| What you need to do |
All that should be output is the block of lines below from the line with "புனல்பரந்து பொன்கொழிக்கும்" to the line with "to section 3", both included, exactly as written.

| Records provided |

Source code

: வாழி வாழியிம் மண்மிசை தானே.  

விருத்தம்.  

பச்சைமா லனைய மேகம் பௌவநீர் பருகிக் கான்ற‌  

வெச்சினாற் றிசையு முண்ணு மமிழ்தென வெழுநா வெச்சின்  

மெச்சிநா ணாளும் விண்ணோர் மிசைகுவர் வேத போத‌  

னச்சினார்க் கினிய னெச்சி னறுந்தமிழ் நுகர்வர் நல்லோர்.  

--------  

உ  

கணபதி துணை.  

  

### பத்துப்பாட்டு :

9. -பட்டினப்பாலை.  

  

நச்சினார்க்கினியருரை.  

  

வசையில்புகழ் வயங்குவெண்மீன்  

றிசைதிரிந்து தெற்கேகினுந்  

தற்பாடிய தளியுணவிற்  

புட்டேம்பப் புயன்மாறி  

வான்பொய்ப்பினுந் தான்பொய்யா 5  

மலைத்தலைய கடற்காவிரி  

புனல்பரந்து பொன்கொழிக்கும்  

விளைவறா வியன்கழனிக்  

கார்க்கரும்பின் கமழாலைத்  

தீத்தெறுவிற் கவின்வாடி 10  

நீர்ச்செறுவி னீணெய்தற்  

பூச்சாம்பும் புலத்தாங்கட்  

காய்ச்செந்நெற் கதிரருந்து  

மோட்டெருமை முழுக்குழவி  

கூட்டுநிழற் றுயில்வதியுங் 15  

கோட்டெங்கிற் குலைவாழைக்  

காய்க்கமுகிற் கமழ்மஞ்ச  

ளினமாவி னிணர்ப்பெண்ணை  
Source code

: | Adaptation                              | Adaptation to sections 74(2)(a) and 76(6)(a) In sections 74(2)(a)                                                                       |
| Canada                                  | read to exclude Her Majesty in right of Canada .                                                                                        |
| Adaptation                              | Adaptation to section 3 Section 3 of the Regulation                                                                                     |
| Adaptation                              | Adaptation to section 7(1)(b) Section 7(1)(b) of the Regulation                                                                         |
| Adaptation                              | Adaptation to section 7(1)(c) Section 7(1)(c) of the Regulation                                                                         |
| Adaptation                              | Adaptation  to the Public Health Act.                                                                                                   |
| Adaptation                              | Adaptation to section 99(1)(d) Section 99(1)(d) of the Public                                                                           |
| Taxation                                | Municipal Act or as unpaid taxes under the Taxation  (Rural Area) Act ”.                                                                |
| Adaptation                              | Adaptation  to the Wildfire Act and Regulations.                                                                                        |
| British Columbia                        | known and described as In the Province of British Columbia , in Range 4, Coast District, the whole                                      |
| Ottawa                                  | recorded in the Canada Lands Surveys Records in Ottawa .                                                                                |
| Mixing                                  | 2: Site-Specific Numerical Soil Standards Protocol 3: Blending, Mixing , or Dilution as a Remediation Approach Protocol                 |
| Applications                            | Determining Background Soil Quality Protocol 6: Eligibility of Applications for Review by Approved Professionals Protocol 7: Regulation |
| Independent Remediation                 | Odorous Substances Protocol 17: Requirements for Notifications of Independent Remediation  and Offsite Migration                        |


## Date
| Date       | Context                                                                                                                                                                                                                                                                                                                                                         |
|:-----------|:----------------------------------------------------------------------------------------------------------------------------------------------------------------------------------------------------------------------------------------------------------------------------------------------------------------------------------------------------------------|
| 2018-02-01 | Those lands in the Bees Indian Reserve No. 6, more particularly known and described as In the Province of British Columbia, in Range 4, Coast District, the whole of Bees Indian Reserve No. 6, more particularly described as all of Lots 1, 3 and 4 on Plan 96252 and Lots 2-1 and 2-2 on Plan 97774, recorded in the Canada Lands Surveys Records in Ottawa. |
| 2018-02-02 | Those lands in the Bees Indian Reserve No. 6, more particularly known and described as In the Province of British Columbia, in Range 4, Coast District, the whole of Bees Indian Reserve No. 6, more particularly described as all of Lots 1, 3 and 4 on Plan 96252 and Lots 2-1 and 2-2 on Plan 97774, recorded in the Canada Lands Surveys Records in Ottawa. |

| Answer |
புனல்பரந்து பொன்கொழிக்கும்  

விளைவறா வியன்கழனிக்  

கார்க்கரும்பின் கமழாலைத்  

தீத்தெறுவிற் கவின்வாடி 10  

நீர்ச்செறுவி னீணெய்தற்  

பூச்சாம்பும் புலத்தாங்கட்  

காய்ச்செந்நெற் கதிரருந்து  

மோட்டெருமை முழுக்குழவி  

கூட்டுநிழற் றுயில்வதியுங் 15  

கோட்டெங்கிற் குலைவாழைக்  

காய்க்கமுகிற் கமழ்மஞ்ச  

ளினமாவி னிணர்ப்பெண்ணை  
Source code

: | Adaptation                              | Adaptation to sections 74(2)(a) and 76(6)(a) In sections 74(2)(a)                                                                       |
| Canada                                  | read to exclude Her Majesty in right of Canada .                                                                                        |
| Adaptation                              | Adaptation to section 3 Section 3 of the Regulation                                                                                     |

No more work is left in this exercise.